DATA —
--- START ---
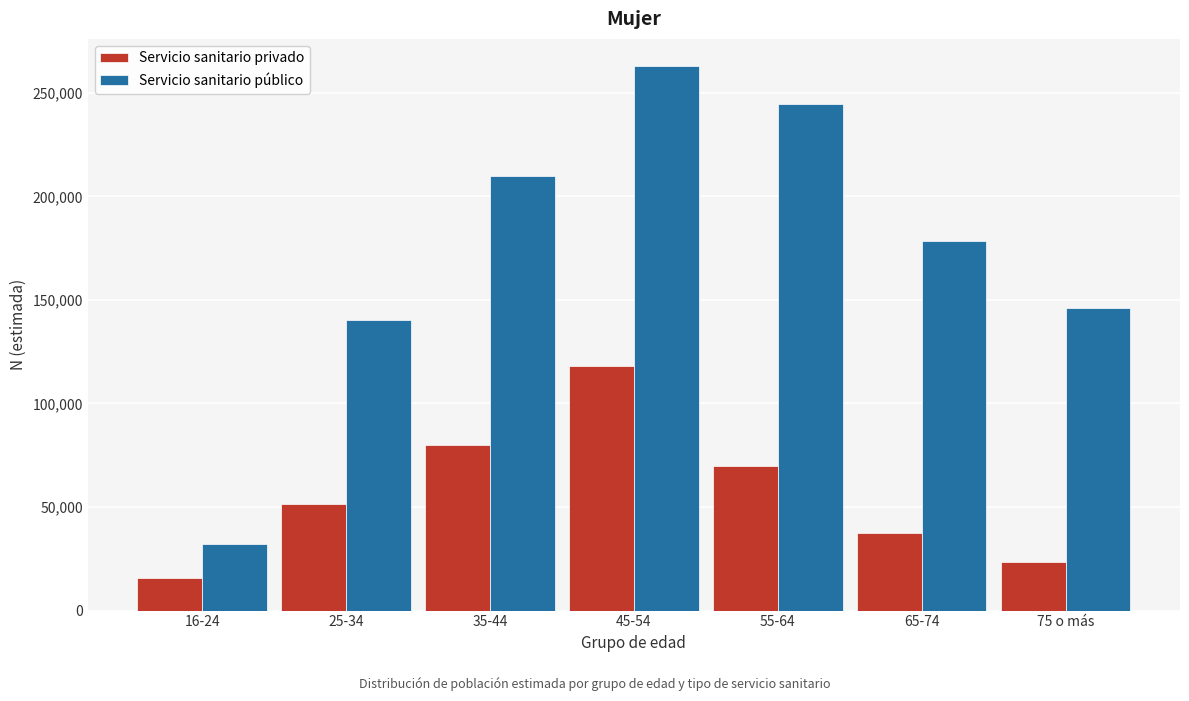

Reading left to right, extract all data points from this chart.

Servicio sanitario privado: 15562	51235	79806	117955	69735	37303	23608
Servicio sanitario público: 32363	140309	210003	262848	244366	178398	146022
--- END ---
--- START ---
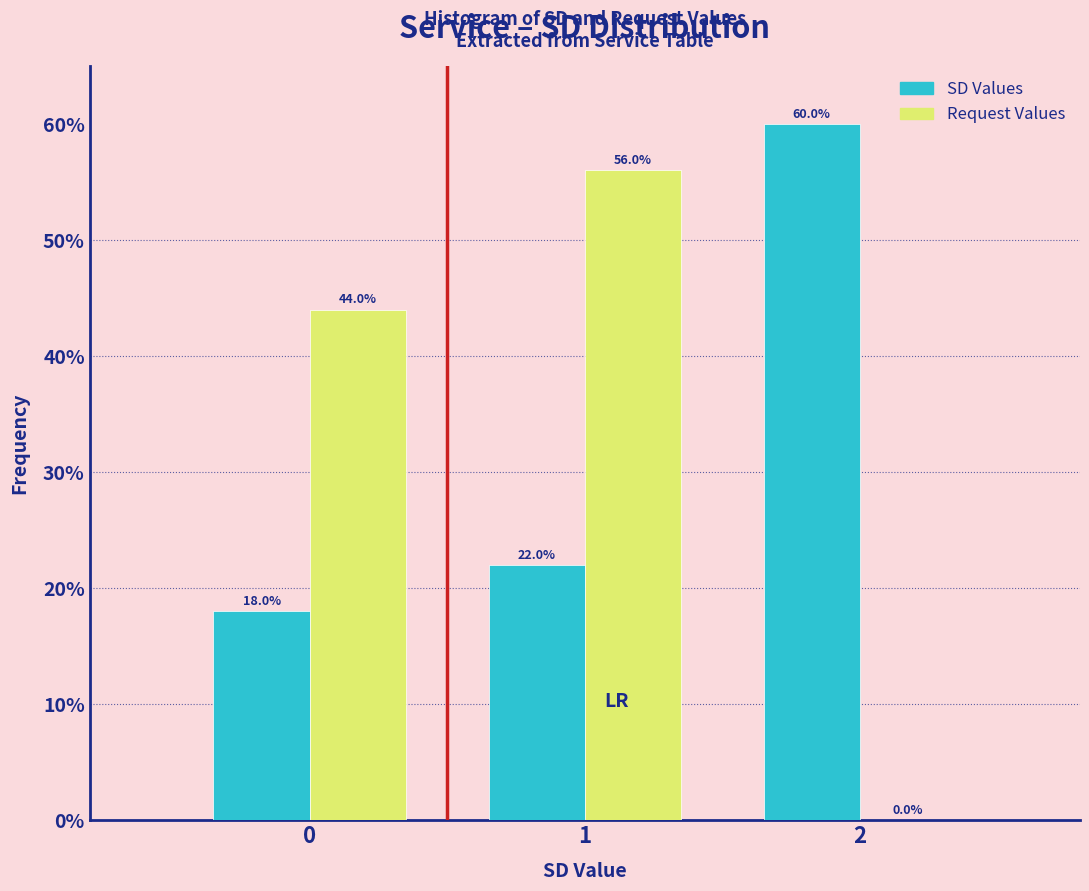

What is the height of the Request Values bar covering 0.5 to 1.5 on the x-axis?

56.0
--- END ---
--- START ---
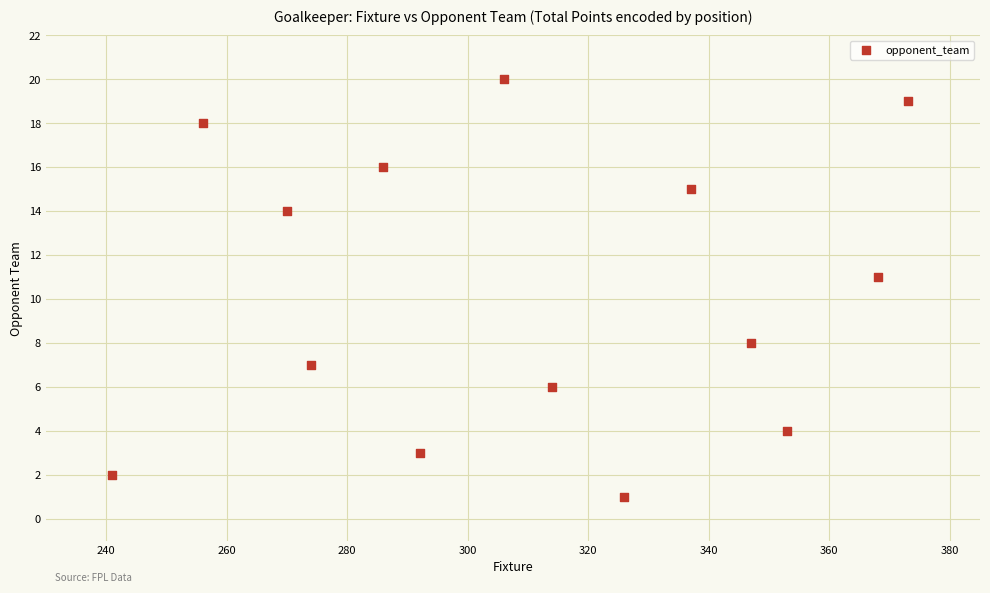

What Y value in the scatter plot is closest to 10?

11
--- END ---
JOB — Pick out each line in the items above that contains the word "What".

OUTPUT OF THE TASK —
What is the height of the Request Values bar covering 0.5 to 1.5 on the x-axis?
What Y value in the scatter plot is closest to 10?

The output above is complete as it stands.